Other large Leon Levy Foundation grants in ancient world studies include the establishment of the Philip J. King Professorship at Harvard University to endow a chair with an interdisciplinary approach to studying the civilizations of the ancient world; continued funding of the excavation of the Leon Levy Expedition to the seaport of Ashkelon, one of the five ancient Philistine cities in Israel; and the Shelby White – Leon Levy Program for Archaeological Publications, which supports the publication of research on terminated and unpublished archaeological field work from significant sites in the Aegean, Anatolia, Balkans, Iranian Plateau, Levant, Mesopotamia and China.

===Arts and Humanities===
The Foundation has awarded nearly $15 million to more than 30 cultural institutions to catalogue and make available to the public archival documents. The Foundation awarded the New York Philharmonic a grant to digitize and manage 1.3 million pages of archives. "Paid for by a $2.4 million grant from the Leon Levy Foundation, the release contains 3,200 programs; hundreds of documents; more than 1,000 scores marked by past conductors, including Mahler; letters; handwritten notes; old clippings; and yellowing Western Union telegrams." In 2008, the Foundation created the Leon Levy Center for Biography at the Graduate Center of CUNY. In 2009, the Foundation provided $2.25 million to the Brooklyn Public Library. The Wall Street Journal reported, "The gift, which comes at a time when the library faces a $20.6 million cut in city funding and is the largest donation, will create the Leon Levy Information Commons, a technology-based learning and research hub at its Central Library."

===Nature and gardens===
The Foundation has awarded $15 million for the creation of a Native Plant Garden at the New York Botanical Garden. Other gifts include $10 million to Prospect Park in Brooklyn for restoration of lakeside area to the original 1866 design of Frederick Law Olmsted and Calvert Vaux, and $7.5 million to the Brooklyn Botanical Garden for a water conservation initiative, the largest private "greening" gifts in New York City history." The Foundation also supports bird conservation organizations including the Cornell Lab of Ornithology and the American Bird Conservancy aimed at preventing bird mortality caused by collisions with windows, communications towers, wind-energy turbines and other obstacles. Working with the Bahamas National Trust, the Foundation has also established the Leon Levy Native Plant Preserve on the island of Eleuthera, Bahamas to preserve the medicinal plants and flora of the island.

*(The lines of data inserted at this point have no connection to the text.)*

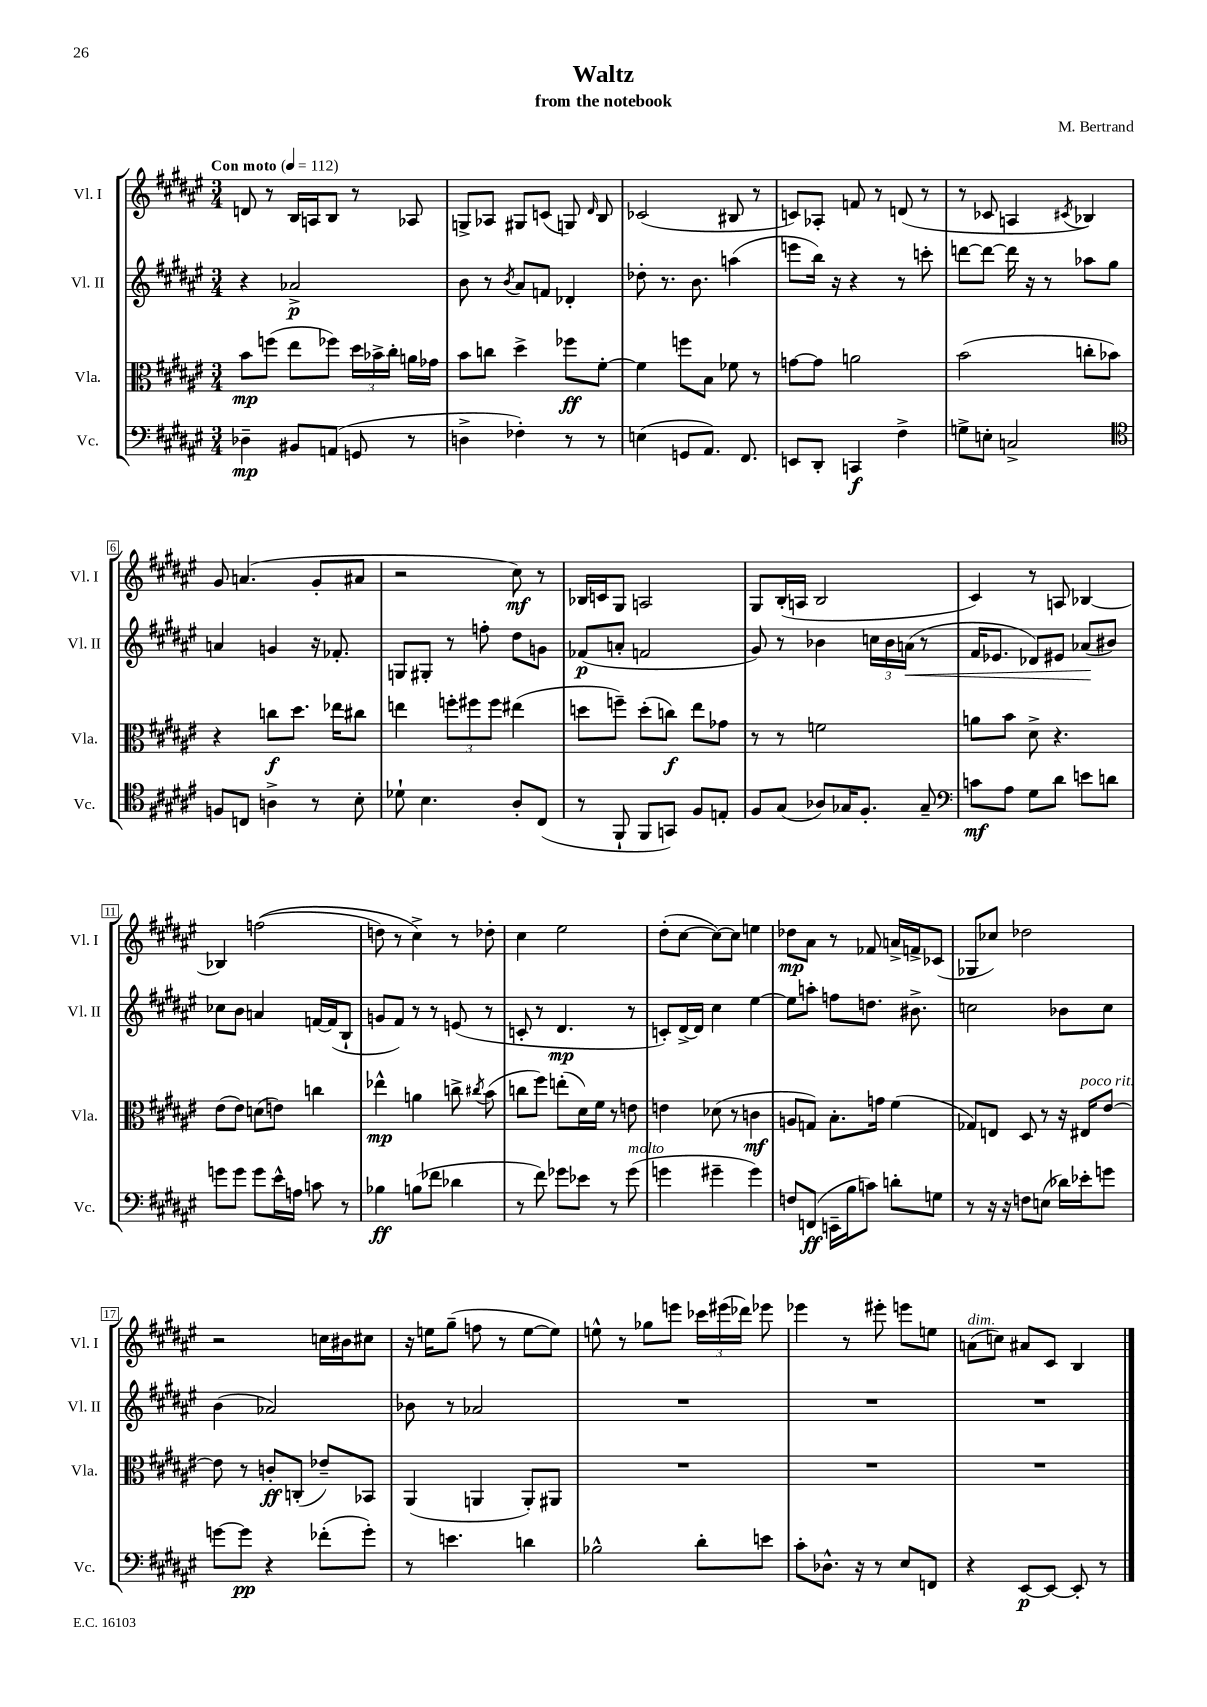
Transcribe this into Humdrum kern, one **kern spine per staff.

**kern	**kern	**kern	**kern
*staff4	*staff3	*staff2	*staff1
*clefF4	*clefC3	*clefG2	*clefG2
*k[f#c#g#d#a#e#]	*k[f#c#g#d#a#e#]	*k[f#c#g#d#a#e#]	*k[f#c#g#d#a#e#]
*M3/4	*M3/4	*M3/4	*M3/4
*MM112	*MM112	*MM112	*MM112
4D-~	8b	4r	8d
.	(8ff	.	8r
8BB#	8ee#	2a-^	16B
.	.	.	16A
(8AA	8ff-)	.	8B
8GG	24dd#	.	8r
.	24b-^	.	.
.	24cc#'	.	.
8r	16a	.	8A-
.	16g-	.	.
=	=	=	=
4D^	8b	8b	8G^
.	8cc	8r	8A-
.	.	8qb	.
4F-')	4dd#^	8a#	8G#
.	.	8f	(8c
8r	8ff-	4d-'	8G)
.	.	.	16qqd#
8r	[8f#'	.	8B
=	=	=	=
(4E	4f#]	8dd-'	(2c-
.	.	8.r	.
8GG	8ff	.	.
.	.	8.b	.
8.AA#)	8B	.	.
.	8f-	(4aa	8B#
8.FF#	.	.	.
.	8r	.	8r
=	=	=	=
8EE	[8g	8eee	8c)
8DD#'	8g]	16bb)	8A-'
.	.	16r	.
4CC	2a	4r	8f
.	.	.	8r
4F#^	.	8r	(8d
.	.	8ccc'	8r
=	=	=	=
8G^	(2b	[8ddd	8r
8E'	.	8ddd_	8c-
2C^	.	16ddd]	4A
.	.	16r	.
.	.	8r	.
.	.	.	8qc#
.	8cc'	8aa-	4B-)
.	8b-)	8gg#	.
=	=	=	=
*clefC4	*	*	*
8F	4r	4a	8g#
8C	.	.	(4.a
4A^	8cc	4g	.
.	8.dd#	.	.
8r	.	16r	8g#'
.	16ee-	8.f-'	.
8B'	8cc#	.	8a#
=	=	=	=
8d-`	4ee	8G	2r
4.B	.	8G#'	.
.	12ff'	8r	.
.	12ff#	.	.
.	.	8ff'	.
.	12ff#	.	.
8A#'	(4ee#	8dd#	8cc#)
(8C#	.	8g	8r
=	=	=	=
8r	8dd	(8f-	16B-
.	.	.	16c
8FF#`	8ff~)	8a'	8G#
8FF#	(8dd'	2f	2A
8GG)	8cc)	.	.
8F#	8ee#	.	.
8E'	8g-	.	.
=	=	=	=
8F#	8r	8g#)	8G#
(8G#	8r	8r	(16B'
.	.	.	16A
8A-)	2f	4b-	2B
16G-	.	.	.
8.F#'	.	.	.
.	.	24cc	.
.	.	24b-	.
.	.	(24a	.
8G-~	.	8r	.
=	=	=	=
*clefF4	*	*	*
8c	8a	16f#	4c#)
.	.	8.e-	.
8A#	8b	.	.
8G#	8d#^	8d-)	8r
8d#	4.r	8e#	8A
8e	.	(8a-	[4B-
8d	.	8b#)	.
=	=	=	=
8g	(8e#	8cc-	4B-]
8g	8e#)	8b	.
8g	(8d	4a	&((2ff
16e#^^	8e)	.	.
16A	.	.	.
8c	4cc	[16f	.
.	.	(16f]	.
8r	.	8B`	.
=	=	=	=
4B-	4ee-^^	8g	8dd)
.	.	8f#)	8r
(8B	4a	8r	4cc#^&)
8f-	.	8r	.
4d-	8cc^	(8e	8r
.	8qcc#	.	.
.	(8b	8r	8dd-'
=	=	=	=
8r	8cc	8c'	4cc#
8f#)	8ff#)	8r	.
8g-	(8ee'	4.d#	2ee#
8e-	16d#)	.	.
.	16f#	.	.
8r	8r	.	.
(8g-	8e	8r	.
=	=	=	=
4g	4e	8c')	(8dd#'
.	.	[16d#^	[8cc#
.	.	16d#]	.
4g#~	(8d-	4cc#	8cc#_)
.	8r	.	8cc#]
4g#)	4c	[4ee#	4ee
=	=	=	=
8F	8A	8ee#]	8dd-
(8FF	8G)	8aa'	8a#
16EE~	8.B'	8ff	8r
16B	.	.	.
8c)	.	8.dd	8f-
.	16g	.	.
8d'	(4f#	.	16a^
.	.	8.b#^	16f^
8G	.	.	(8c-
=	=	=	=
8r	8G-)	2cc	8G-
16r	8E	.	8cc-)
16r	.	.	.
8F	8D#	.	2dd-
(8E	8r	.	.
16d-)	16r	8b-	.
16e-'	16E#	.	.
8g	[8e#	8cc	.
=	=	=	=
[8g	8e#]	(4b	2r
8g]	8r	.	.
4r	8c'	2a-)	.
.	(8C'	.	.
(8f-'	8e-~)	.	16cc
.	.	.	16b#
8g')	8BB-	.	8cc#
=	=	=	=
8r	(4AA#	8b-	16r
.	.	.	16ee
4.e	.	8r	(8gg#~
.	4AA	2a-	8ff
.	.	.	8r
4d	8AA')	.	[8ee
.	8AA#	.	8ee])
=	=	=	=
2B-^^	2.r	2.r	8ee^^
.	.	.	8r
.	.	.	8gg-
.	.	.	8eee
8d#'	.	.	24ccc-
.	.	.	(24eee#
.	.	.	24ddd-)
8e	.	.	8eee-
=	=	=	=
8c#'	2.r	2.r	4eee-
8.D-^^	.	.	.
.	.	.	8r
16r	.	.	.
8r	.	.	8eee#'
8E#	.	.	8eee
8FF	.	.	8ee
=	=	=	=
4r	2.r	2.r	(8a
.	.	.	8cc)
[8EE#	.	.	8a#
8EE#_	.	.	8c#
8EE#']	.	.	4B
8r	.	.	.
==	==	==	==
*-	*-	*-	*-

===Neuroscience research===
The Foundation underwrites fundamental research about the functioning of the human brain, with an emphasis on understanding the basis of behavior. Fellowship programs have been established at five research institutions in New York City." In 2008, the Foundation awarded a $4.5 million grant to Rockefeller University to fund the Leon Levy Presidential Fellowships in Neuroscience. The first Leon Levy Neuroscience Fellows Symposium was held at Rockefeller University on May 16, 2012."

===Human rights===
The Foundation supports organizations that advance and protect the right to political freedom, blind justice, humane treatment, free speech and international legal standards, including The Committee to Protect Journalists, the American Civil Liberties Union, and Freedom House. "In 2011, the Foundation awarded Human Rights First a grant for a two-year fellowship and a pilot project to increase high quality pro bono legal representation of indigent asylum-seekers and other immigrants in New York City."

===Jewish culture===
The Foundation supports the Center for Jewish History and the Yeshiva University Museum as well as the Lower East Side Tenement Museum, where the building at 103 Orchard Street has been named, the Sadie Samuelson Levy Immigrant Heritage Center, in honor of Leon Levy's mother.

==Leadership==
The Foundation, created from Leon Levy's estate in 2004, named his widow, Shelby White, and their friend, Elizabeth B. Moynihan, as Trustees. Assets of the Foundation, at inception, totaled approximately $500 million. John W. Bernstein was appointed the first president of the Foundation in 2004. In 2015, Mr. Bernstein was named as a Trustee, and Robert F. Goldrich, former senior advisor in the Bloomberg Administration, was named president.